Illustrated by the chart below, to fully fund SFRA (without Adjustment Aid) would have required $9.3 billion in 2015-16, but $10.1 billion in 2021-22.  The growth to $10.071 billion to fully fund SFRA is smaller than in previous years, but note it occurred despite a record-setting loss in enrollment.



2.  DEBT:  Phil Murphy Borrowed $4 billion (and NJ might have to borrow more)

New Jersey borrowed more than $4 billion for the FY2022 budget, which Charlie Stile called a sequel to Christie Whitman's notorious Pension Obligation Bonds and Tom Moran has condemned as well.

I hate to be a spoiler, but there is a sizable caveat [to this budget]: It was made possible by the $4.3 billion the governor borrowed last summer when the economy was in a free fall, and everyone expected tax revenues to plummet. The governor warned that the shortfall could amount to $20 billion to $30 billion over two years.

Not close. As is happens, the economy recovered much faster than expected, and revenues are now rising. In this budget, the governor anticipates revenue growth of 2.4 percent.  [sic, see more context below]

Thanks to those rising revenues, most of the borrowed money was not spent. It was put into the state surplus and rainy day fund, which swelled to more than $6 billion, about twice as big as planned. In this budget, Murphy is tapping $4.4 billion of that to support spending, including on the pensions.

Like former Gov. Christie Whitman, he’s using borrowed money to help shore up the pension funds, a move that has an old-fashion Jersey whiff to it.


In FY2023, when NJ won't have $4 billion in borrowed money to spend, there will be budget stress.

The bonds are scheduled to be repaid over 12 years, with principal payment beginning in Year 3.  The repayment of this debt will crowd-out future spending capability.  

On top of the debt being used to increase spending in FY2022, the Education Law Center


is demanding billions for Abbott construction.  Education Law Center debt servicing will also cut into future spending latitude.  

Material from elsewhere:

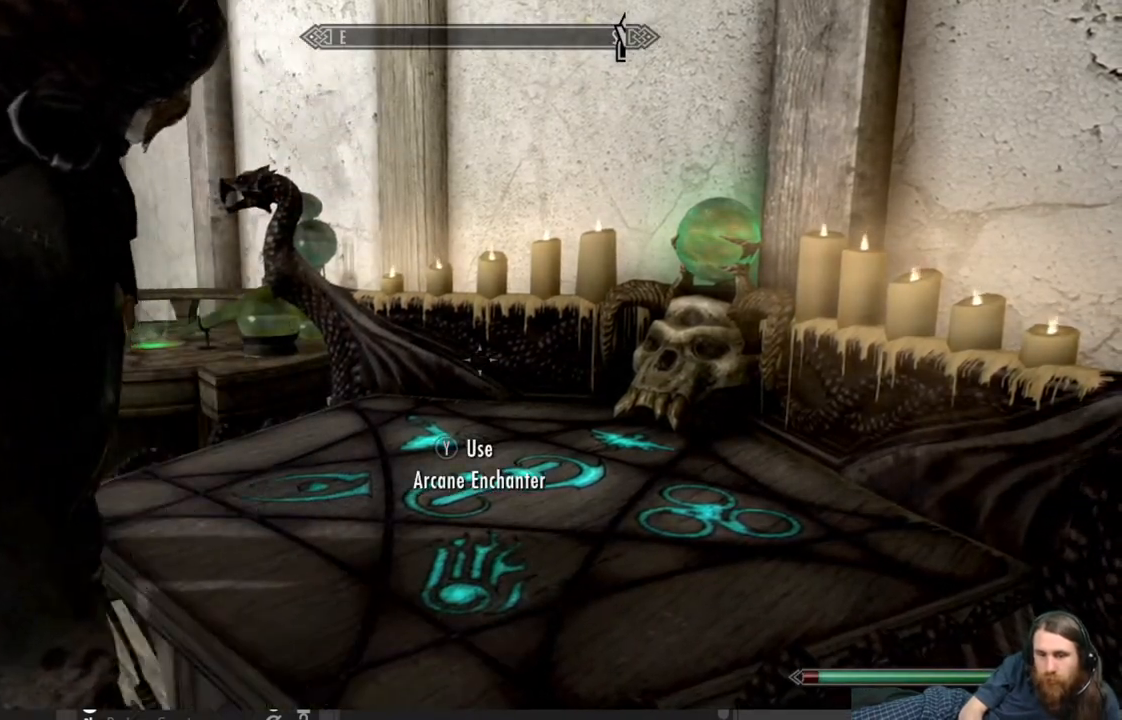
{"buttons": [], "left_stick": "center", "right_stick": "right", "events": []}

 (See "ELC Demand for More Abbott Construction Debt Can Only Cut K-12 Operating Aid")




3.  New Jersey's Revenue Growth is Low

Lost amidst the celebration from categories seeing spending increases is that New Jersey's revenue is only projected to increase by $952 million, or +2.4%.  

Part of the reason revenue growth is a one-time only delay of tax payments due to a SALTcap workaround called the "Pass-Through Business Alternative Income Tax."  If this workaround were not created, NJ's revenue would actually increase by 4%, which is still not better than Christie's second term, and much lower than the revenue growth NJ had in the 1980s-1990s.

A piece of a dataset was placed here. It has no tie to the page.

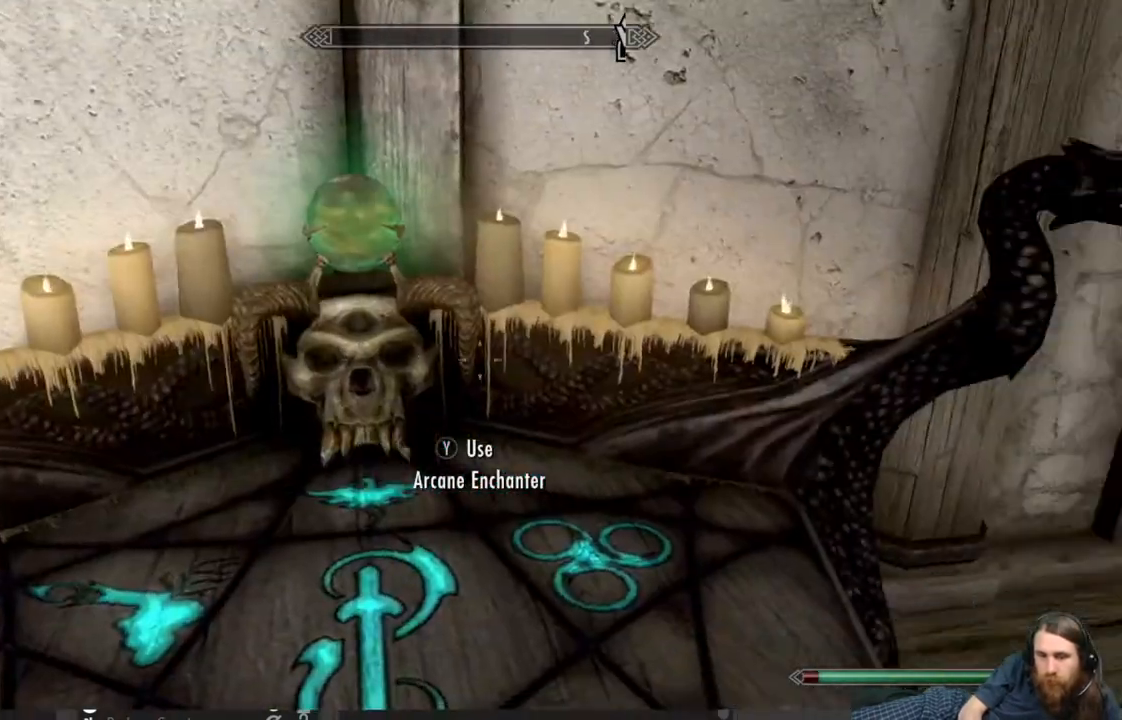
{"buttons": [], "left_stick": "center", "right_stick": "right", "events": []}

Although income tax growth from FY2021 to FY2022 is projected to be +6.4%, looking back another year previous, from FY2020 to FY2022, there is practically no increase despite FY2022 having a broader bracket for the 10.75% tax bracket.

Should New Jersey Try to Fully Fund SFRA?

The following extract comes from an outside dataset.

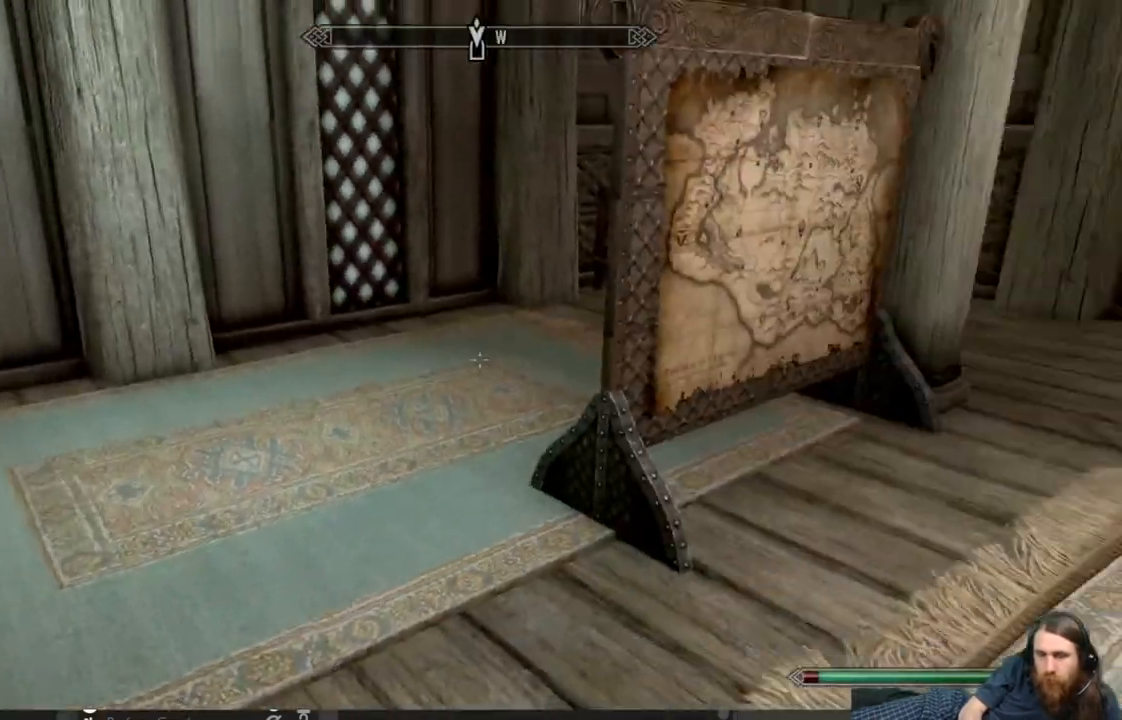
{"buttons": [], "left_stick": "center", "right_stick": "center", "events": [[83, "right_stick", "center"], [267, "right_stick", "right"], [467, "right_stick", "center"]]}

The FY2022 budget delivers a staggering amount to education compared to what most states spend.

NJ's state education spending in FY2022 will be $18.1 billion, of which $17.2 billion is for K-12. That is $13,060 per K-12 student, an amount HIGHER than the national average for local+state+federal education spending, combined.  

Although education gets a stable 40.6% of the budget, its share of the Property Tax Relief Fund has continued to grow at the expense of Municipal Aid, Direct Tax Rebates, and a category "Other Local Aid."

Since Education also gets money from borrowing, the half-cent sales tax diversion, and the lottery, education actually gets more than 100% of income tax revenues ($18.1 billion, out of $16.3 projected in income taxes).


So, bottom line, I have mixed feelings about the 2021-22 budget.  I'm glad that education is getting an increase and that principles of equality are being followed in the distribution, although I worry about the sustainability of this level of spending and the condition of non-education items in the NJbudget.